The group opened the set reaching back to the 1926 standard "Bye Bye Blackbird." Like all of the extended takes to come, Malkin's arrangements open with a loose adherence to the original shape of the composition. But this quintet is an improvisational powerhouse, and ten or so minutes in, they had unquestionably taken ownership of the piece. Antonio Carlos Jobim's "How Insensitive" (Insensatez) remained true to its bossa nova origins for only a few measures when Morrison's blistering guitar solo stood the piece on its head.
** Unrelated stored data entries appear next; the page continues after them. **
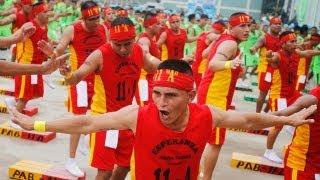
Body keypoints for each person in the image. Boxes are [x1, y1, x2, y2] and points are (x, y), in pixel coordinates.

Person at [11, 59, 316, 180]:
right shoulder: (137, 115)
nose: (160, 102)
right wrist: (35, 124)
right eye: (157, 93)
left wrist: (285, 119)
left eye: (170, 95)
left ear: (191, 95)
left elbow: (248, 121)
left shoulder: (207, 115)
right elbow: (86, 123)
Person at [48, 16, 160, 179]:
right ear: (110, 40)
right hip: (104, 119)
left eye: (127, 44)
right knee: (105, 171)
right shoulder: (100, 55)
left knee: (125, 165)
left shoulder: (138, 51)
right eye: (118, 45)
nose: (123, 49)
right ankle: (87, 143)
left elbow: (151, 66)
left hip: (127, 119)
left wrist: (173, 65)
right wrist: (68, 73)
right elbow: (78, 76)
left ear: (134, 39)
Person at [37, 1, 107, 177]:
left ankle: (86, 137)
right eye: (91, 19)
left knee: (100, 115)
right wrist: (51, 53)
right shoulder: (72, 29)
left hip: (99, 80)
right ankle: (71, 159)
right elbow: (60, 48)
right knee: (78, 119)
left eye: (98, 17)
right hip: (79, 81)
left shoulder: (103, 29)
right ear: (83, 18)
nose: (96, 22)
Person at [196, 12, 249, 179]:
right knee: (215, 142)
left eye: (248, 25)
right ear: (230, 27)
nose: (247, 29)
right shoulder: (230, 44)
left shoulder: (223, 39)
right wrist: (229, 63)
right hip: (215, 96)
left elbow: (205, 54)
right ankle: (206, 178)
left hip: (211, 92)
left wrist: (233, 68)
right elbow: (212, 63)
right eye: (242, 26)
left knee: (204, 137)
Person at [263, 31, 320, 164]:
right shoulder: (278, 55)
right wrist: (269, 57)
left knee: (303, 115)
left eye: (295, 41)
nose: (295, 44)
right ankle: (268, 151)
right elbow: (272, 59)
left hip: (292, 94)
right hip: (280, 96)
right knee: (278, 125)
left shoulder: (296, 52)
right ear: (283, 44)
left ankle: (290, 128)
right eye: (292, 42)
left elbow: (308, 53)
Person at [269, 86, 320, 180]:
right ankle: (268, 151)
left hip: (316, 161)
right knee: (277, 127)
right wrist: (252, 120)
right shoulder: (313, 98)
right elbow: (281, 114)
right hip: (303, 163)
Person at [8, 1, 50, 113]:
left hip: (36, 66)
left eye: (48, 11)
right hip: (26, 66)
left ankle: (12, 102)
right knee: (25, 96)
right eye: (45, 12)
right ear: (37, 13)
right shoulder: (30, 26)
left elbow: (45, 41)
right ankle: (14, 120)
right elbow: (16, 40)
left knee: (33, 93)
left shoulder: (44, 26)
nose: (48, 14)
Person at [250, 17, 282, 113]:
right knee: (263, 95)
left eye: (279, 24)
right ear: (270, 25)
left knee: (275, 94)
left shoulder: (281, 38)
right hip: (265, 70)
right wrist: (253, 49)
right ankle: (257, 116)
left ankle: (264, 112)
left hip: (278, 70)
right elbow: (255, 47)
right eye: (275, 24)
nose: (278, 25)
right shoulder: (264, 38)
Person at [137, 13, 161, 103]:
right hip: (144, 81)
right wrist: (161, 63)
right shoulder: (144, 40)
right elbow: (145, 54)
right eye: (157, 24)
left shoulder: (152, 39)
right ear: (150, 26)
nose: (160, 26)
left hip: (151, 78)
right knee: (145, 110)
Cedar Walton's "Cedar Blues" wasn't one of the pianist's most adventurous compositions, but in the hands of Malkin's quintet, it takes off. Opening as a collective effort, Morrison and Malkin broke off into solos and Petschauer took his first extended share of the spotlight and he rocked it for all it was worth. "Once in a While," made popular by the Roland Kirk Quartet with Elvin Jones on Rip, Rig & Panic (Limelight, 1965), featured Pittson's dirty blues opening before the quintet jumped in for a more raucous handling of the piece. The first set closed with a high-energy take on Sonny Rollins' "Oleo."
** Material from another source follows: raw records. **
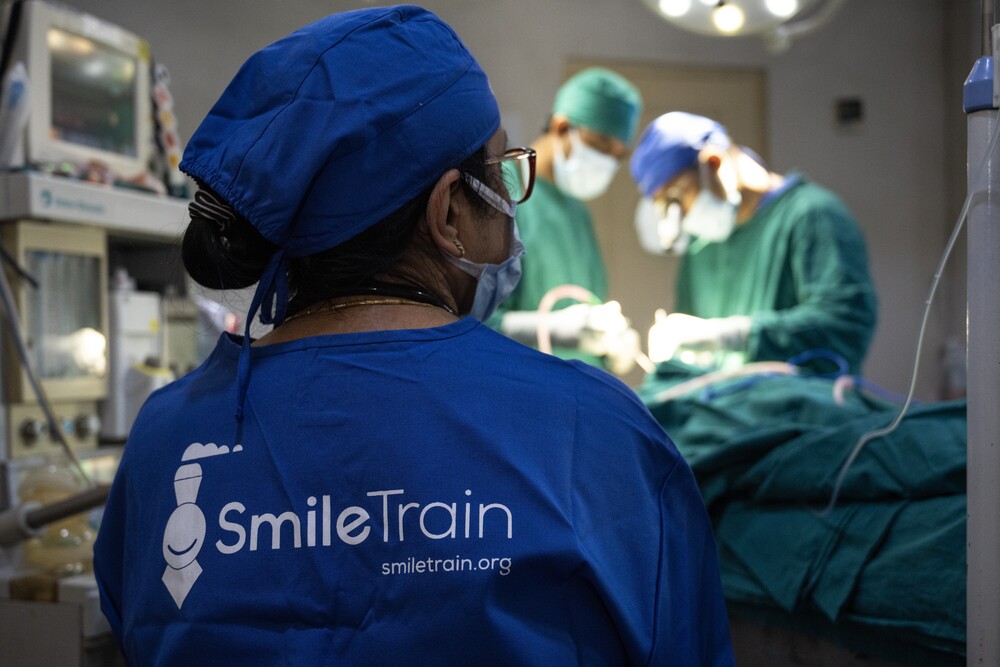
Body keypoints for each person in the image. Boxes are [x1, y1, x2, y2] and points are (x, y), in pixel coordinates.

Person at [92, 8, 735, 666]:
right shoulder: (599, 436)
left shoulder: (165, 442)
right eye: (502, 174)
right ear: (448, 209)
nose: (513, 224)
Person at [630, 111, 878, 374]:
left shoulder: (813, 215)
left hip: (799, 407)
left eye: (676, 201)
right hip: (722, 404)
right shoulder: (702, 244)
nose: (682, 217)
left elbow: (845, 326)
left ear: (712, 163)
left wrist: (736, 336)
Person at [491, 67, 644, 370]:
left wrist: (611, 344)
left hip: (576, 393)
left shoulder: (578, 214)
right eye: (601, 146)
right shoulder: (501, 189)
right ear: (561, 127)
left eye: (619, 155)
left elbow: (590, 305)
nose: (609, 163)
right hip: (519, 389)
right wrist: (548, 329)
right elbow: (465, 319)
Included in the fiery second set were versions of "Alone Together" and Woody Shaw's "Beyond All Limits," the latter described by Malkin as a ..."power cha-cha...." It was on this piece that Malkin's deep, throaty tenor hit its high point of the night. Several more standards closed out the evening with the quintet never letting up on the energy level. Their extended techniques and unique hybrid of post-bop and straight-ahead jazz was always enhanced with a visceral punch. Malkin like to refer to his playing as being ..."in the tradition..." and that paints a far more structured picture than this first-class improvisational experience revealed.